Petascale Technologies

MapReduce and Transaction-Based Computing Experiments

Given the current trend toward computer systems that provide petascale computing capabilities composed of hundreds of thousands to millions of processing elements, we have to ask the question, “Is continuing to 24 scale our traditional approaches to parallel computing going to let us take advantage of these new architectures?”. One of the major issues facing the community with so many processing elements has to do with the recovery of user application codes after CPU, communication, and I/O related failures. Over the past twenty years there has been considerable effort put into the design of "state recovery" at both the system and user code level that allows applications to back up and restart at a point before the failure.

Since the Cray machines in the mid-80’s, these attempts have not been effective or successful, and as systems get larger, the problem becomes more difficult. To address this, the ITAPS team is researching the redesign of mesh-based computational algorithms so that they are inherently tolerant to component failure. Our approach leverages transaction-based parallel computing techniques using a MapReduce formulation within a Hadoop framework.

The MapReduce approach works by decomposing algorithms into a series of map and reduce phases that input (key,value) pairs and output new (key, value) lists. Hadoop is an open source implementation of MapReduce based on Google's description of how they use MapReduce for indexing the web and internet searches. One of the major advantages of the MapReduce paradigm is that it is inherently tolerant to failures of CPU, communication, and I/O subsystems through the creative use of redundant computational and storage strategies. Within ITAPS, we have been exploring MapReduce using Hadoop to generate computational kernels designed to operate on mesh data (vertices, edges, and regions). These kernels form the basis of mesh-based PDE operations that perform volume, gradient, and divergence calculations. The results of these calculations are used to advance the solution from one time level to the next.

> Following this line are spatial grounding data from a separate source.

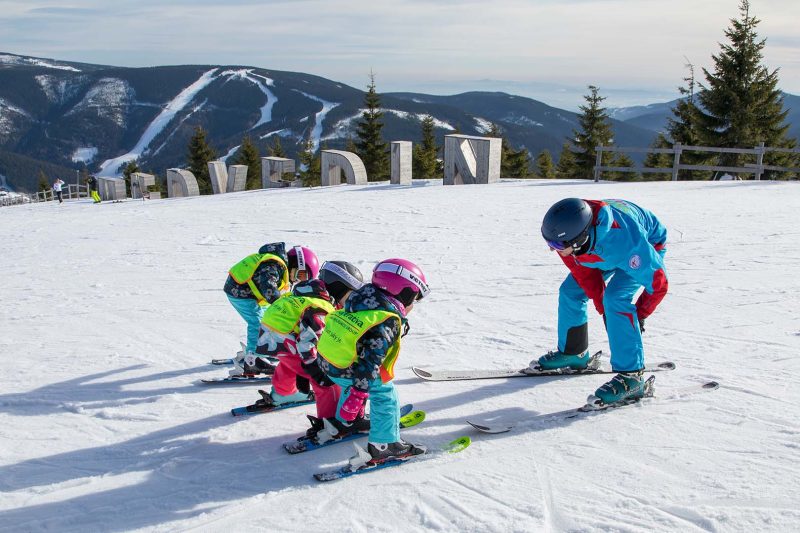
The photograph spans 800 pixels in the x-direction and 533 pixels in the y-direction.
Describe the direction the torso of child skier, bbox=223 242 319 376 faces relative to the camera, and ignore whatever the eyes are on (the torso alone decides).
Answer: to the viewer's right

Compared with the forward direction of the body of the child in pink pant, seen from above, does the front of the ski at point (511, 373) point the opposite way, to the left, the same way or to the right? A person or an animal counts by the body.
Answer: the opposite way

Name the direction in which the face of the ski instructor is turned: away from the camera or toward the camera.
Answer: toward the camera

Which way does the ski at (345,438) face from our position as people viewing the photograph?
facing to the right of the viewer

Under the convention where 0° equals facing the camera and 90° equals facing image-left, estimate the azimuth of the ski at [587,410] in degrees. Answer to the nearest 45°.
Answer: approximately 90°

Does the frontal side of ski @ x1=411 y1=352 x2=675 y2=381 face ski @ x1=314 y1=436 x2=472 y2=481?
no

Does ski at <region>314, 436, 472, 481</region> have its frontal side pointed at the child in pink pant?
no

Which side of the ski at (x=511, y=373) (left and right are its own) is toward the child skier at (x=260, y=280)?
front

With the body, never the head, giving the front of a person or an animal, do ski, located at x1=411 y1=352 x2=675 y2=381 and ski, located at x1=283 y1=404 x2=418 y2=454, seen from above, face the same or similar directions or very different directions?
very different directions

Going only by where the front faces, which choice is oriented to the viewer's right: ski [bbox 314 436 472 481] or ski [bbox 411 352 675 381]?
ski [bbox 314 436 472 481]

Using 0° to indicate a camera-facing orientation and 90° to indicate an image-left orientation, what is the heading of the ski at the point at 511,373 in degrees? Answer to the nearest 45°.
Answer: approximately 90°

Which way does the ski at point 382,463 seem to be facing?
to the viewer's right

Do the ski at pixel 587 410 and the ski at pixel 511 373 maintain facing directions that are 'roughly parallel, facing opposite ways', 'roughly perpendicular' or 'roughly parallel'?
roughly parallel

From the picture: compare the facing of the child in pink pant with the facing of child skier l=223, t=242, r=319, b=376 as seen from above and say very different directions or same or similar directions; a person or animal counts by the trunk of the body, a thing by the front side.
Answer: same or similar directions

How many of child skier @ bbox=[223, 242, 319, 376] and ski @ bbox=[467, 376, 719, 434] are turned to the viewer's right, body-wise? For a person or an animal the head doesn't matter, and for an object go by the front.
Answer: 1
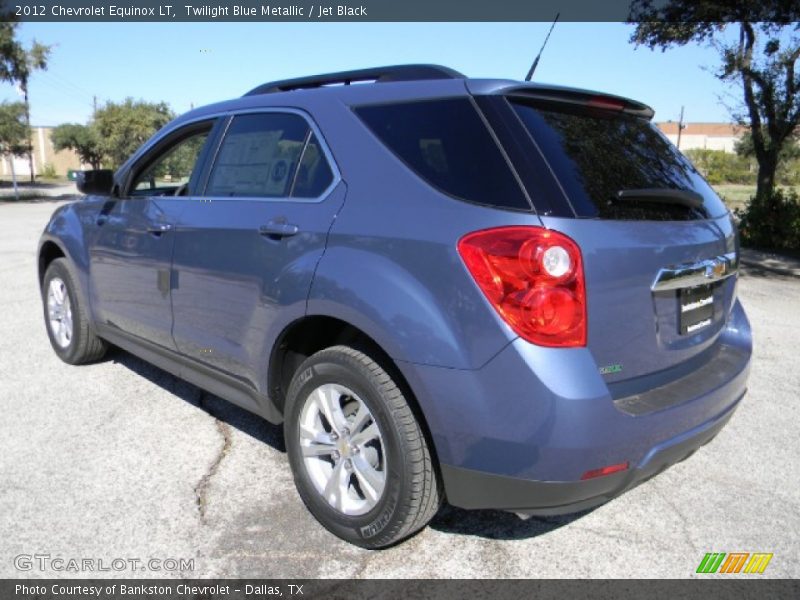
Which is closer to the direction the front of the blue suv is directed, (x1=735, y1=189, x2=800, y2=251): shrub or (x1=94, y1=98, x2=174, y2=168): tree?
the tree

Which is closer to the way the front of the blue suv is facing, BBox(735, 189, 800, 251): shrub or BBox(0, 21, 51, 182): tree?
the tree

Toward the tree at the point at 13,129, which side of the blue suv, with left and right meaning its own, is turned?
front

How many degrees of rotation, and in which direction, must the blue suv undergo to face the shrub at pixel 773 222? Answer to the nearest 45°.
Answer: approximately 90° to its right

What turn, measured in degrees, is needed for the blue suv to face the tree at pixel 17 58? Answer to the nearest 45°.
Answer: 0° — it already faces it

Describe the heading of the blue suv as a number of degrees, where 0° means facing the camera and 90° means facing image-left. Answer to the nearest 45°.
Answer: approximately 135°

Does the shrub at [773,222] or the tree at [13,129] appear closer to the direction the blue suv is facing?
the tree

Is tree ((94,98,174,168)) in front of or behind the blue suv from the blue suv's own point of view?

Figure: The left image (a) is an example plume calculation run using a Hadoop MapReduce implementation; the middle image (b) shows the execution time for mesh problems ranging from 10 million to 100 million elements on a Dual XPS laptop computer, the right image (c) shows the execution time to run the Map (red) and the Reduce (green) phases of a calculation for a 10 million element mesh.

Besides fault-tolerance, one of the advantages of a MapReduce/Hadoop infrastructure is its ability to run and scale to very large problem sizes. This capability is highly scalable from high-performance supercomputers down to laptops. For example, when using the PNNL Chinook supercomputer ( 18K processing elements), with a high-performance Luster file system attached, Hadoop has been shown to scale well when running a seismic wave calculation with 500 billion elements (Figure 12 (a)). Figure 12 (b) shows the timings for a series of calculations that were run on a Dell XPS laptop (dual core, 8GBytes of memory). The problem sizes ranged from 10 million to 100 million tetrahedral elements. The scaling is relatively linear throughout this range of problem sizes. Figure 12 (c) shows a breakout of the execution time for the Map and Reduce phases of a mesh calculation. For efficient parallel computing it is important to be able to overlap various phases of calculations to minimize the latency; this plot show that the Hadoop implementation of MapReduce has that feature built into the framework.